- Theatrical film poster
- Directed by: Antonio Negret
- Screenplay by: George Richards
- Produced by: Courtney Solomon; Moshe Diamant;
- Starring: Orlando Jones; Edmund Entin; Gary Entin;
- Cinematography: Yaron Levy
- Edited by: William Leh
- Music by: Lior Rosner
- Production companies: After Dark Films; Signature Pictures;
- Distributed by: After Dark Films
- Release date: January 28, 2011;
- Running time: 88 minutes
- Country: United States
- Language: English
- Box office: $1,137 (UK)

= Seconds Apart =

Seconds Apart is a 2011 American horror film directed by Antonio Negret and starring Orlando Jones, Edmund Entin, and Gary Entin.

==Plot==
Four friends are seen at a high school house party drinking and gossiping in a private room. Their fun is cut short when a pair of identical twin brothers - classmates of the friends - enter the room with a video camera. The twins force the friends to play Russian roulette, the game ending only when all four friends are dead. The next day, Detective Lampkin launches an investigation. He interviews classmates of the dead boys, and one student named Katie mentions having seen the twins, Jonah and Seth Trimble, at the party. It is revealed that the twins had once forced Katie to have sex with another boy on camera. Lampkin summons the twins for interrogation, but they maintain their innocence. It is also revealed that Lampkin is a haunted man, traumatized by his inability to save his beloved wife from a house fire.

The twins torture their Headmaster for the name of the person who told Lampkin that they were at the party; they eventually force their Headmaster through telepathy to stab himself to death, after making him painfully pull out an artery. They then force Katie to kill herself as well, and then a pedophile whom they meet at a park. Lampkin deduces that the twins possess telepathic powers, and in his search for a cause, he learns that their mother had submitted herself to experimentation at a fertility clinic in order to get pregnant with the twins.

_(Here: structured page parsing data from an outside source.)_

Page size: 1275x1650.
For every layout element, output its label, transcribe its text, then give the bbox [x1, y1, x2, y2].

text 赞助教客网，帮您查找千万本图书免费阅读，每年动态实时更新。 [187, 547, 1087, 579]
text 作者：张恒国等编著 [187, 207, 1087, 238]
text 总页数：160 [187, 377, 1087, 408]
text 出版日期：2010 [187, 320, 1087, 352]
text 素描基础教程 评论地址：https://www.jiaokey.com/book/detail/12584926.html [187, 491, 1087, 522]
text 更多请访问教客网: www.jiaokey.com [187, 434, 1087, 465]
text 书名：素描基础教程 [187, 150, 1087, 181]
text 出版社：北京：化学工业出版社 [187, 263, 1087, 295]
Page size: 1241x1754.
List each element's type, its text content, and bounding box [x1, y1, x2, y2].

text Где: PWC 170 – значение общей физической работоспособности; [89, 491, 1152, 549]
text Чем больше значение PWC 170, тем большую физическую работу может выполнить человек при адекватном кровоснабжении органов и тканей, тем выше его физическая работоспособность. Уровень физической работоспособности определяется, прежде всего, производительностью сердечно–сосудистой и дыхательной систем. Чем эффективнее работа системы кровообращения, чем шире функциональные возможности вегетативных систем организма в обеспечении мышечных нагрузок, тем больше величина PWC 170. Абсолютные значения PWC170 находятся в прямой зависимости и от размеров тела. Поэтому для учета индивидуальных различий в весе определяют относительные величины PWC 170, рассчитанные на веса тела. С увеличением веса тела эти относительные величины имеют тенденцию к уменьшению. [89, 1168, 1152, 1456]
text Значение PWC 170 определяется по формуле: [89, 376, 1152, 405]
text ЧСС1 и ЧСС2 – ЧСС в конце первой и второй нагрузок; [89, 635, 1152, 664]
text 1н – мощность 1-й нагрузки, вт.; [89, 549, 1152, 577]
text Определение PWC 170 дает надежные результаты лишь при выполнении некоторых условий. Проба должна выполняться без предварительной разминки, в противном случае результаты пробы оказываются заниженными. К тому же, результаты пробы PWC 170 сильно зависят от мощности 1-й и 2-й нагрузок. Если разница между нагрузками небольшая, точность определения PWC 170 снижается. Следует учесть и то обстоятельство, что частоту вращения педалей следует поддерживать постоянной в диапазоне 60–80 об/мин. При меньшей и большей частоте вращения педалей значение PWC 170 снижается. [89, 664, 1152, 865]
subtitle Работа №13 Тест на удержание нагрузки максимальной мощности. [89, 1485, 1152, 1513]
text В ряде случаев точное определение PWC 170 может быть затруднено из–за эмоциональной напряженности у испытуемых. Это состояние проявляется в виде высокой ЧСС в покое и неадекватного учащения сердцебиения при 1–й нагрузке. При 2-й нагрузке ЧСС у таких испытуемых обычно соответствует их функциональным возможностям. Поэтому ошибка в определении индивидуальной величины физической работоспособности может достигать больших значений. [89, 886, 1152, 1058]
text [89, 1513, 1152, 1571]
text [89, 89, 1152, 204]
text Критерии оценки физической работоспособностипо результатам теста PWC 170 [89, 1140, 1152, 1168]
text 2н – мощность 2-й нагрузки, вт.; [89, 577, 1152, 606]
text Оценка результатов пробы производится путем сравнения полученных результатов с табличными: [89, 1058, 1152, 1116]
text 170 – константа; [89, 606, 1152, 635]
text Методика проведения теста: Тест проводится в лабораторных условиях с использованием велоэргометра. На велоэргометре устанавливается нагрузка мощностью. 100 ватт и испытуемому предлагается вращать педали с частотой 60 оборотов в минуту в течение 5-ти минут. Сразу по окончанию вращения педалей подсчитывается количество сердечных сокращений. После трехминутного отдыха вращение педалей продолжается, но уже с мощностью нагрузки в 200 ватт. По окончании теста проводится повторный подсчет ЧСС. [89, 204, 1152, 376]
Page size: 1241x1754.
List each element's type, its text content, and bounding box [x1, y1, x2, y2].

Meanwhile, Jonah falls in love with another student named Eve. As Jonah grows closer to Eve, he pulls away from Seth, finally telling Seth that he wants nothing more to do with the mysterious "project" that they have been conducting. In anger, Seth impersonates Jonah and has sex with Eve to "prove" that Eve cannot tell them apart and therefore must not really be in love with Jonah. The twins brawl at school. Jonah goes home, only to be confronted by Lampkin. Seth returns home shortly after, and it is suddenly revealed that their parents are disfigured and their house is in ruins; as children, the twins forced their parents, who had become suspicious of the twins, to stab each other in the face. Although he had been compliant until now in their charades, Jonah decides that he no longer wants to force people to hurt themselves. After knocking out Lampkin, Seth attacks Jonah and sets the house on fire.

Eve shows up to the house and tries to intervene by shooting Seth in the leg. She flees upstairs, but Seth follows and chokes her. Jonah rescues Eve; as Jonah and Seth struggle, the burning floor gives way and the twins fall through onto the dining room table. Lampkin wakes up and saves Eve from the fire; although he dies from his burns, it is insinuated that Lampkin has redeemed himself for the death of his wife.

The twins lie paralyzed on the dining room table as the house burns around them. Understanding that they will die, the twins finally experience fear for the first time - the ultimate goal of their "project".

== Production ==
Director Anton Negret was brought in to direct the film after the company After Dark Films saw his earlier film, Towards Darkness. They sent him several scripts, one of which was Seconds Apart. Negret stated that the script was "original, fresh and I was surprised by how twisted it was." Twin actors Edmund and Gary Entin were hired to portray the movie's central characters, Jonah and Seth Trimble. Negret wanted to avoid having a single actor play both roles and was familiar with the Entins after seeing them in the Rest Stop movies. Orlando Jones was also brought in to portray Detective Lampkin.

==Reception==
Dennis Harvey of Variety called it a jumbled film with "some visual panache". R. L. Shaffer of IGN declared it the best of the After Dark Originals DVD collection while noting "there's not much particularly original about this morbid tale, which plays like a Dean Koontz adaptation." as well as noting the film being derivative of David Cronenberg's Scanners. Patrick Douglas wrote in Great Falls Tribune that the film was "just different enough to stand out from the pack".